Exercise requirements: Where a line holds the word "buttons", copy that line from the data below.

Given information:
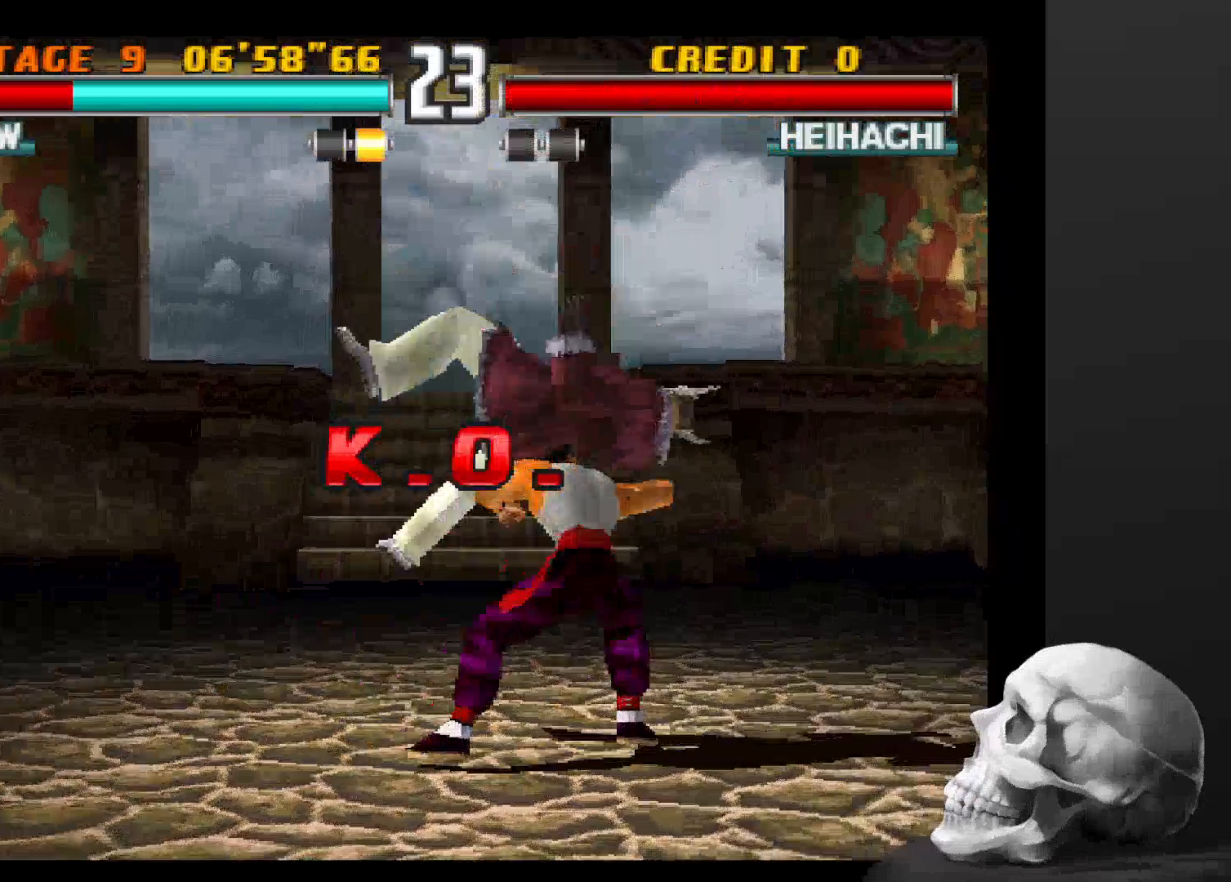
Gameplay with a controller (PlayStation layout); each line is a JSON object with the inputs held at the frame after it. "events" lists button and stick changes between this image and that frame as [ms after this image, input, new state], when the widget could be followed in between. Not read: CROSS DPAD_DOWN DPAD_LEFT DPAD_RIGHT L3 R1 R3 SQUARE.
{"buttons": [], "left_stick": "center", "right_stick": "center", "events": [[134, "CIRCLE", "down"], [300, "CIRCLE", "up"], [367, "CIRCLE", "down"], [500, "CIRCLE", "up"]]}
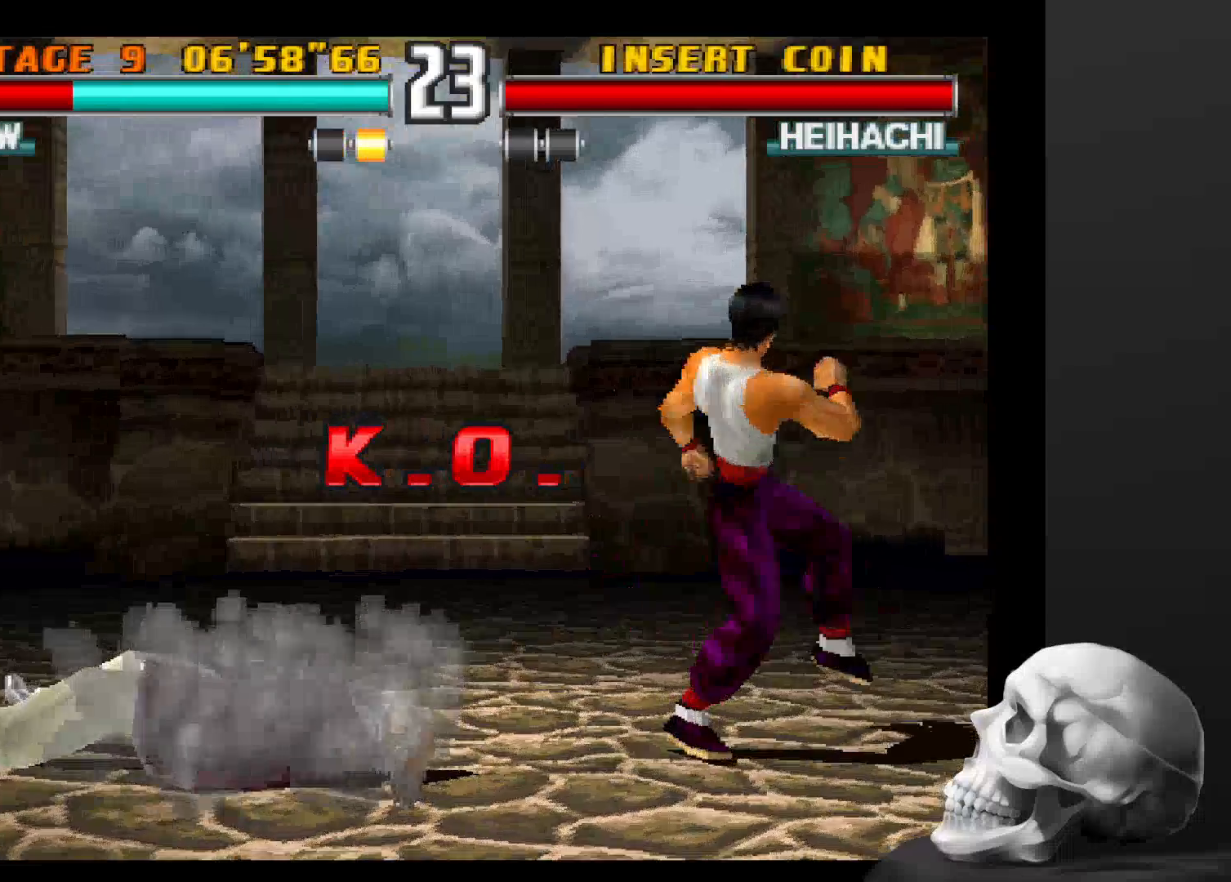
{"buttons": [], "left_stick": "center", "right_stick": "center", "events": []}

Task answer:
{"buttons": [], "left_stick": "center", "right_stick": "center", "events": [[134, "CIRCLE", "down"], [300, "CIRCLE", "up"], [367, "CIRCLE", "down"], [500, "CIRCLE", "up"]]}
{"buttons": [], "left_stick": "center", "right_stick": "center", "events": []}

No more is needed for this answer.